NEW DELHI - A United States senator from the Democratic Party has claimed that the Indian authorities denied him permission to visit Occupied Kashmir when he expressed his willingness to visit Srinagar to assess the situation on the ground.

US Senator Chris Van Hollen said he wanted to visit Kashmir to see what was happening in the Valley, but was not given the nod by the Indian government. US Senator Hollen told The Indian Express in an interview that the Indian government told him that it was not the appropriate time to visit Kashmir.

On the purpose of his visit, Van Hollen said he wanted to see the situation on the ground in Kashmir. Hollen alleged that the India government did not want to see what was happening in Kashmir, where communications blackout continues. “My personal view is that if you have nothing to hide, there is nothing to fear by allowing visitors to the state,” he told The Indian Express.

He was also quoted as saying by The Washington Post that “as the world’s two largest democracies, India and the United States talk a lot about shared values and this was the moment where transparency was important”.

Chris Van Hollen says he wanted to visit Valley to see what was happening on the ground

Senato Chris Van Hollen, part of a US congressional delegation visiting India on trade and other issues, told reporters in New Delhi that the Indian government had denied his request to travel to Kashmir.

The Maryland Democrat said Washington was “closely monitoring the humanitarian situation” in Kashmir. The House Foreign Affairs Committee is scheduled to hold a hearing on human rights in South Asia later this month, and Kashmir is expected to be a focus.

The Indian authorities, meanwhile, have not made a comment in connection with Hollen’s claims.

A well-known Indian activist was also barred from visiting Kashmir, where at least 10 people were injured Saturday in a grenade blast as a government security and communications lockdown entered a third month.

Director General of Police Dilbagh Singh said the blast was caused by an attack and occurred near the office of a civil administrator in southern town of Anantnag. He said that the injured included a police official and a journalist, and that all of the injuries were minor. No other details were immediately available.

Since removing several constitutional provisions that gave the state of Jammu and Kashmir semi-autonomy in August, Indian authorities have flooded the Kashmir Valley with thousands of additional troops.

Mobile internet and phone services have been snapped, and landline phone access remains spotty, disrupting daily life and business in the valley, home to about 7 million people. More than 2,000 people, including mainstream political leaders, are in jails around India or under house arrest.

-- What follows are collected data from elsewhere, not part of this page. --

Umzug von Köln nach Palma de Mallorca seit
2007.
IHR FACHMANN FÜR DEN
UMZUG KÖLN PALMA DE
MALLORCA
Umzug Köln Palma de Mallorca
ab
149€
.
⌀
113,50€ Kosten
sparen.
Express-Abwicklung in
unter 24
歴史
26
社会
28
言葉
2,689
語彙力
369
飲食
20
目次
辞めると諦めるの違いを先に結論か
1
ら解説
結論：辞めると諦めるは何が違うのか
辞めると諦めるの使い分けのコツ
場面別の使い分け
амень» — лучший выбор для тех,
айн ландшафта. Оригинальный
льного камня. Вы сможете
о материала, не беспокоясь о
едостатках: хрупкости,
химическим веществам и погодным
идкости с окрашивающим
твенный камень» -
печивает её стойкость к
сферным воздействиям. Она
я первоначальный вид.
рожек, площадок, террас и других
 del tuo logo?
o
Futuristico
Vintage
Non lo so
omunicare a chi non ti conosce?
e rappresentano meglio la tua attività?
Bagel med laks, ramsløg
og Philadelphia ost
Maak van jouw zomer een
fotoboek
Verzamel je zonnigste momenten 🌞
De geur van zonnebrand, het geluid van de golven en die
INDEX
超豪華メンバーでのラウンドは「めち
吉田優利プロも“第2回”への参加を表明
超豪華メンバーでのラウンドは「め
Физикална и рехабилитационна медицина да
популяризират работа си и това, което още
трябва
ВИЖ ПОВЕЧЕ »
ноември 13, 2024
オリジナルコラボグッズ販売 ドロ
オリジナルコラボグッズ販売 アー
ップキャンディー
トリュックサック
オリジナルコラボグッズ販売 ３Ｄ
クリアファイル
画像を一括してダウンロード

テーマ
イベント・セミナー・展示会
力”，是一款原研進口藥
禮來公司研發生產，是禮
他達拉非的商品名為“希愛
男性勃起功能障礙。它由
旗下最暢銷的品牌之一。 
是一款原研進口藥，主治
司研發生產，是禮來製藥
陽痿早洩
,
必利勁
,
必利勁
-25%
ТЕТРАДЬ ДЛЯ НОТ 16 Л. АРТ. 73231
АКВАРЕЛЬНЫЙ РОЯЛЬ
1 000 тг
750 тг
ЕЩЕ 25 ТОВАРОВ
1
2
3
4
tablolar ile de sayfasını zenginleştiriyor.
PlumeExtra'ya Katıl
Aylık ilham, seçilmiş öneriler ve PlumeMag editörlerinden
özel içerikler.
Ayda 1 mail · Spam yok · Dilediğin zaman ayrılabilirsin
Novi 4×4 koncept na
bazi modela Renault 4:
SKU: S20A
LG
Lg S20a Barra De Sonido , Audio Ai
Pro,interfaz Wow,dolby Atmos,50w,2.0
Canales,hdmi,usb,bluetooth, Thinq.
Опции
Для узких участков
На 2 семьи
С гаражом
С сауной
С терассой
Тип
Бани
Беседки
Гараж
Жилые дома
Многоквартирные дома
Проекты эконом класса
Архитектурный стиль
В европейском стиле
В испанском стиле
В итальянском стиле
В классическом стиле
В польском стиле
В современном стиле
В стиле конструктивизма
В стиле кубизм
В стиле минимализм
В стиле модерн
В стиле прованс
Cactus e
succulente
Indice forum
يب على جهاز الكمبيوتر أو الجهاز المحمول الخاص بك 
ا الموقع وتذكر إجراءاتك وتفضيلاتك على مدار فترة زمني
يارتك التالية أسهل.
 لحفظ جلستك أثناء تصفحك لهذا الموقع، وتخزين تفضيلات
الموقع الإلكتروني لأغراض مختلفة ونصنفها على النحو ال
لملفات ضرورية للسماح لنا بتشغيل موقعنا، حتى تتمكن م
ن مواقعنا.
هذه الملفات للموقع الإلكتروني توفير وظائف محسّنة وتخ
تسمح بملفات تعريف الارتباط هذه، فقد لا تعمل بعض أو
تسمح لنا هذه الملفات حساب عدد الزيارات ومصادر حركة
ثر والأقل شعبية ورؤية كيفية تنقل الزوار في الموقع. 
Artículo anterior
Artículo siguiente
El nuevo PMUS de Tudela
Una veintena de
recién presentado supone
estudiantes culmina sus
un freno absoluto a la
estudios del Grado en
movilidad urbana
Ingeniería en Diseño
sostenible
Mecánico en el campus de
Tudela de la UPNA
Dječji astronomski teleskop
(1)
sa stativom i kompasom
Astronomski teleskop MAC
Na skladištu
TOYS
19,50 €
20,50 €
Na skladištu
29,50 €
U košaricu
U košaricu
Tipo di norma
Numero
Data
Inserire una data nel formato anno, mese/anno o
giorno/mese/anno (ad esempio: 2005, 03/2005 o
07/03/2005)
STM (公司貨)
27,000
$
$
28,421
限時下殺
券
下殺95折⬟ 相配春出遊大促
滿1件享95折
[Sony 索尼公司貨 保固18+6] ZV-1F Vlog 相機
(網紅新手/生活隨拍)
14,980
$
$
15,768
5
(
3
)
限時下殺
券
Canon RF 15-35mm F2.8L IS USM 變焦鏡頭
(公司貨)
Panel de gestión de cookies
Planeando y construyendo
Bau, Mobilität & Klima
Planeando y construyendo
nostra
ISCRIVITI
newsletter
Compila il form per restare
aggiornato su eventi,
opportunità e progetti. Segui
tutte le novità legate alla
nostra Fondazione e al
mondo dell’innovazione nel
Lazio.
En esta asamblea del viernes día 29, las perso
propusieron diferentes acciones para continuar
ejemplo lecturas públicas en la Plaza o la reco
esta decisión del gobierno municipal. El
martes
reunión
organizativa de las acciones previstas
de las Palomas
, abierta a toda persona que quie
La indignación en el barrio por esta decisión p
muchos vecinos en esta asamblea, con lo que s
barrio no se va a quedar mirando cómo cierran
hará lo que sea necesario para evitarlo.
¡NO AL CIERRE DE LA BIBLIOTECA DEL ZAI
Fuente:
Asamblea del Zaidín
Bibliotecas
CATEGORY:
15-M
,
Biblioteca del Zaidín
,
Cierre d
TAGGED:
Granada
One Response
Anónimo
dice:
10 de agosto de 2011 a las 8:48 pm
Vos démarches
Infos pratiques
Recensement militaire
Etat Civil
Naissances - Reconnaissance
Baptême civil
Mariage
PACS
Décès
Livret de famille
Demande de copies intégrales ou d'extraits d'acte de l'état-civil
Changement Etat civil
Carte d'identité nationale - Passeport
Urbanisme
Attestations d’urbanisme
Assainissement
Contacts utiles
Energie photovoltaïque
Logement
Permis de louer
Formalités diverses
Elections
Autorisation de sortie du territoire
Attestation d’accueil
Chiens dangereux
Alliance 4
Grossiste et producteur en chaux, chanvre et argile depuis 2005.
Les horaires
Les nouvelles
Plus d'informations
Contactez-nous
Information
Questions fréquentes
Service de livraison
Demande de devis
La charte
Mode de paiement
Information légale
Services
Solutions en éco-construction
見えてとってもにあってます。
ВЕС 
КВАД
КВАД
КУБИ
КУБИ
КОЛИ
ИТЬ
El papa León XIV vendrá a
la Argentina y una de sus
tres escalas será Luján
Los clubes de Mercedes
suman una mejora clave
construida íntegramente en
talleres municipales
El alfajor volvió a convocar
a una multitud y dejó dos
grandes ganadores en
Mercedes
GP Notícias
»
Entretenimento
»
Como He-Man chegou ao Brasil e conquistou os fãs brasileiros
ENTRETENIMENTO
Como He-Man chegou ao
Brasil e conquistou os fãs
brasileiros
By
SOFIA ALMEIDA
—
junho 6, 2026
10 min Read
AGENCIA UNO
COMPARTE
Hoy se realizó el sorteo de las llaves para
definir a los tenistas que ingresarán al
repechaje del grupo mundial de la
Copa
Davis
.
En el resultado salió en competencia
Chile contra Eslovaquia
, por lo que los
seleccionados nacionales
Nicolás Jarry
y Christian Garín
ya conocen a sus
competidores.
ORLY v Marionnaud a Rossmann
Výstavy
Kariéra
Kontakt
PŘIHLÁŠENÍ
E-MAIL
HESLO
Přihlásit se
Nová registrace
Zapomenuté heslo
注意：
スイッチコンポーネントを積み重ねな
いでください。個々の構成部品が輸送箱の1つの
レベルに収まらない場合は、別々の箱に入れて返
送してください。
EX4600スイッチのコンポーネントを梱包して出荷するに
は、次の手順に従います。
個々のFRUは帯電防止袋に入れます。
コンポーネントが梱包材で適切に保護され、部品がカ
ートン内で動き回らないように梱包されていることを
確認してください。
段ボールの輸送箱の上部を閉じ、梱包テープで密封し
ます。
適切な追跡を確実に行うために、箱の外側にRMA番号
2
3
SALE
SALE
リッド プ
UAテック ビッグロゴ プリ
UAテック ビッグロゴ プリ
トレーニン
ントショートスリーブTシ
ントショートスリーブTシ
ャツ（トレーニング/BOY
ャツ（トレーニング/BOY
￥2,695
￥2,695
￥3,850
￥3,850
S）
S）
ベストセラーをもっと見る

Ram Madhav, a senior leader of the Bharatiya Janata Party, the ruling Hindu nationalist party of Prime Minister Narendra Modi, said leaders under house arrest in Kashmir would be released soon, the Press Trust of India news agency reported.

“Prevention detention in five-star hotels with good facilities with TVs and books and all those things is a temporary measure to ensure law and order in the state,” PTI quoted Mahdav as saying.

Sandeep Pandey, a well-known activist and education reformer, said he and other activists were barred from leaving the airport in Srinagar, where they had travelled Friday for an informal fact-finding mission. “We were held up and we don’t know what it was done,” Pandey said at a news conference Saturday in New Delhi.

The district magistrate restricted him from travelling beyond the arrivals lounge, citing a law that limits public gatherings, according to a copy of the order. The 54-year-old intended “to organise protests” against the constitutional changes in Kashmir, according to the order, a charge Pandey denied.

No foreign journalists have received permission from the Indian government to report in Kashmir since Aug. 5, although Indian citizens who work for foreign news organizations, including The Associated Press, have been able to report from the region.